Jumat, 9 Januari 2026 – Sebagai bentuk kepedulian terhadap keselamatan dan kenyamanan lingkungan desa, kelompok Mahasiswa Kuliah Kerja Nyata (KKN) Universitas Lampung Kec. Labuhan Ratu Kel. Labuhan Ratu melaksanakan aksi cepat tanggap bencana bersama warga setempat dan pihak yang terlibat.
Kegiatan ini difokuskan pada perbaikan tanggul tembok di bantaran kali desa yang mengalami keruntuhan (rubuh) akibat terjangan arus air saat hujan lebat yang mengguyur wilayah tersebut pada hari sebelumnya. Kerusakan tanggul ini sempat dikhawatirkan warga karena berpotensi memicu luapan air yang lebih luas ke area pemukiman jika tidak segera ditangani.
Tidak hanya bersama warga, aksi sigap ini juga melibatkan koordinasi dengan petugas lapangan setempat. Material bangunan seperti pasir dan semen disiapkan secara swadaya dan gotong royong guna memastikan tanggul dapat berdiri kokoh sebelum puncak musim penghujan tiba.

Pantauan di lokasi menunjukkan semangat kolaborasi antara mahasiswa dan masyarakat. Dengan peralatan seadanya seperti cangkul, ember, dan sekop, mahasiswa KKN bersama warga bahu-membahu mengangkut material pasir dan batu untuk menyusun kembali dinding penahan air yang jebol.​
Kehadiran mahasiswa di tengah kondisi darurat ini bukan hanya sekadar membantu tenaga, tetapi juga memberikan dukungan moral bagi warga yang terdampak kekhawatiran akan luapan air sungai.
Koordinator Desa (Kordes) KKN Kec. Labuhan Ratu, Yosep Oriol Busa, menyampaikan bahwa aksi ini merupakan inisiatif spontanitas sekaligus program kerja tambahan melihat kondisi darurat di lapangan.​”Kami melihat tanggul yang rubuh ini cukup krusial bagi warga. Oleh karena itu, kami memutuskan untuk turun langsung membantu tenaga agar proses perbaikan bisa lebih cepat selesai sebelum hujan berikutnya turun,” ujarnya di sela-sela kegiatan.​
Warga setempat menyambut baik kehadiran mahasiswa. Sinergi antara tenaga muda mahasiswa dengan pengalaman warga lokal menciptakan suasana gotong royong yang sangat kental, mencerminkan nilai pengabdian masyarakat yang sesungguhnya.
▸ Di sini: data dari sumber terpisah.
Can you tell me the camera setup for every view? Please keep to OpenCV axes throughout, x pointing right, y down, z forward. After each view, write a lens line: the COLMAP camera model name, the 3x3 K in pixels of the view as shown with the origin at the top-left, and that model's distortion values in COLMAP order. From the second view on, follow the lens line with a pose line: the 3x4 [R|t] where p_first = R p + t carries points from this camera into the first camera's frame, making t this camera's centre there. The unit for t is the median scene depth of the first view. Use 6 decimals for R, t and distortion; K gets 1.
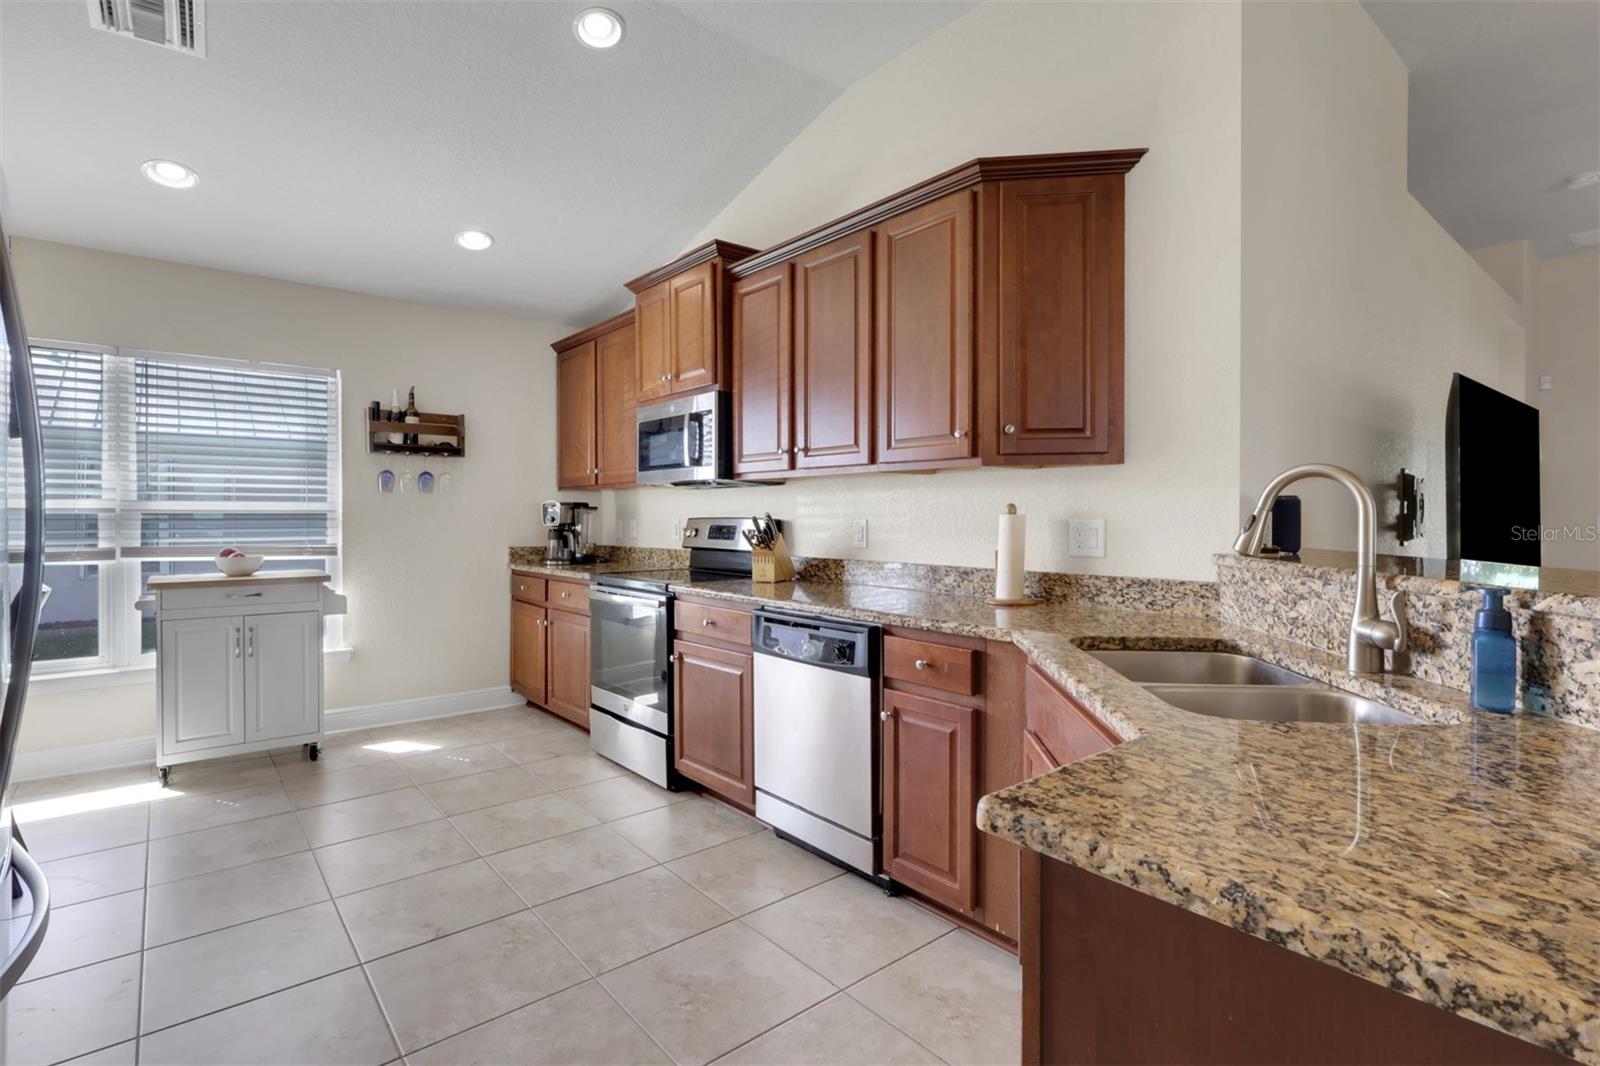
lens RADIAL K [[759.5, 0, 769.3], [0, 759.5, 530.0], [0, 0, 1]] dist [-0.003741, 0.000228]
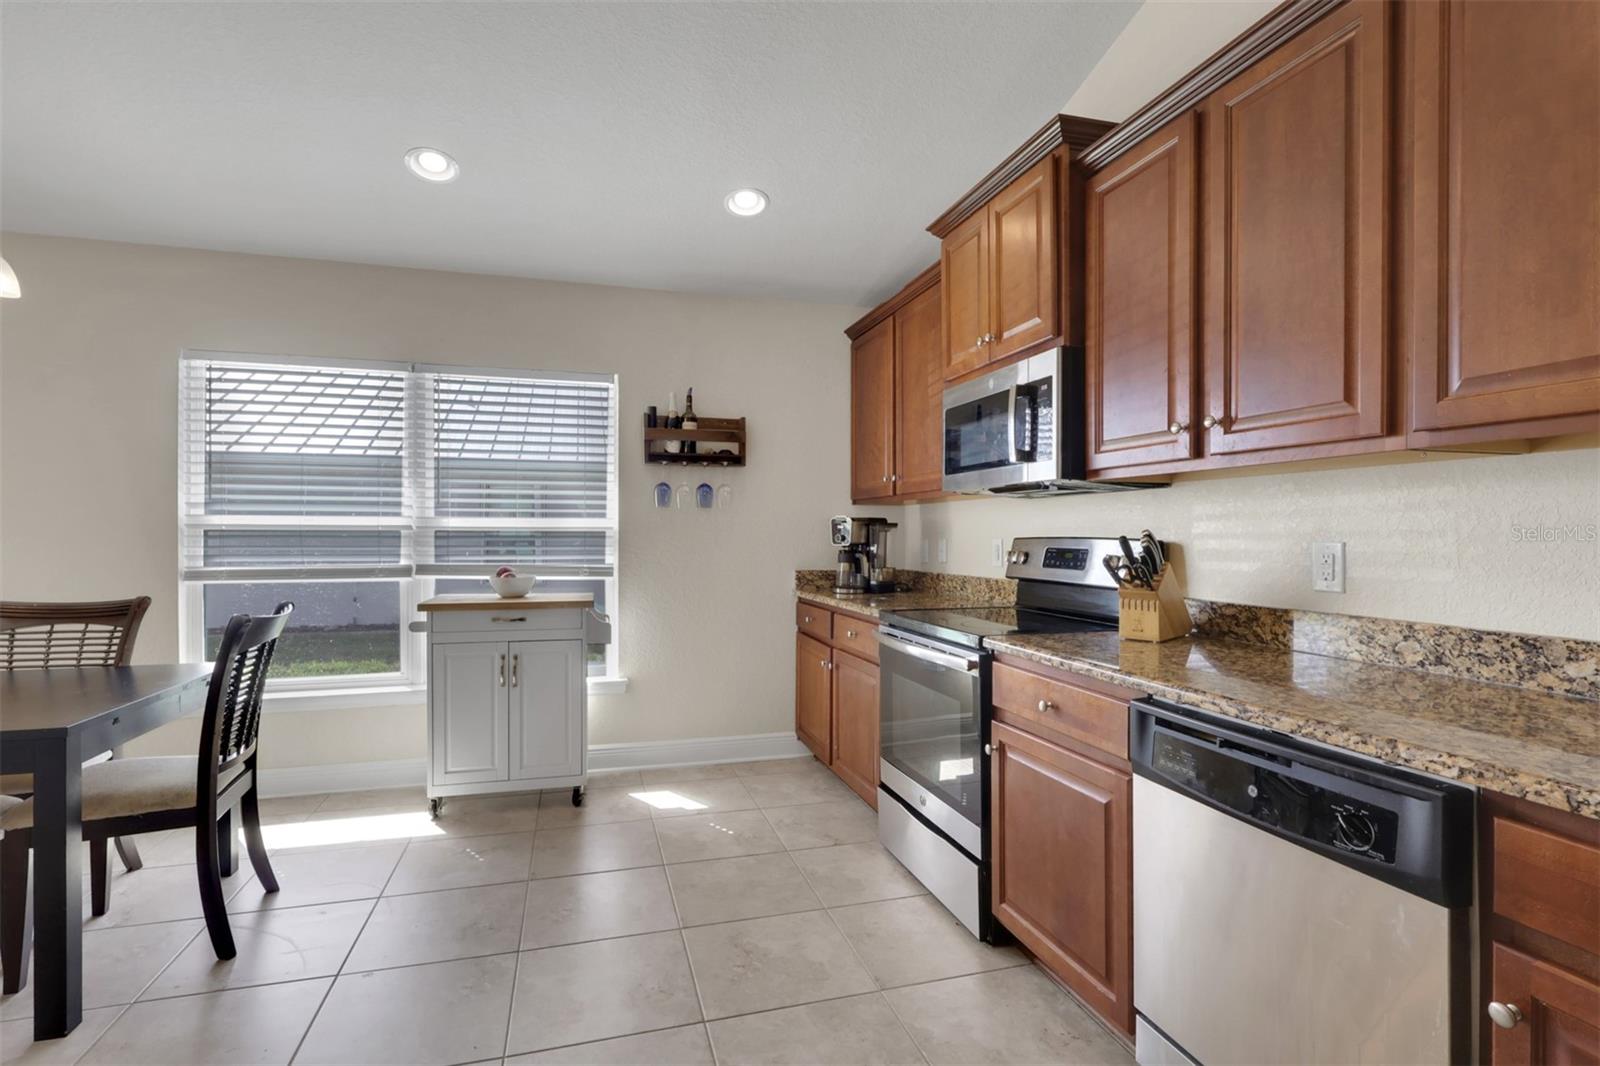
lens RADIAL K [[759.5, 0, 769.3], [0, 759.5, 530.0], [0, 0, 1]] dist [-0.003741, 0.000228]
pose [[0.913885, 0.000560, -0.405973, -0.029840], [-0.010363, 0.999705, -0.021950, -0.005407], [0.405841, 0.024266, 0.913621, 0.276276]]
​Melalui aksi “Sigap Tanggap Bencana” ini, sebagian besar titik kerusakan pada tanggul telah berhasil ditangani secara darurat. Langkah ini diharapkan mampu meminimalisir risiko banjir yang dapat merugikan pemukiman warga di sekitar bantaran kali.​
Kegiatan ini membuktikan bahwa program KKN bukan hanya tentang program kerja formal di atas kertas, melainkan tentang sensitivitas terhadap permasalahan nyata yang dihadapi oleh masyarakat di lapangan.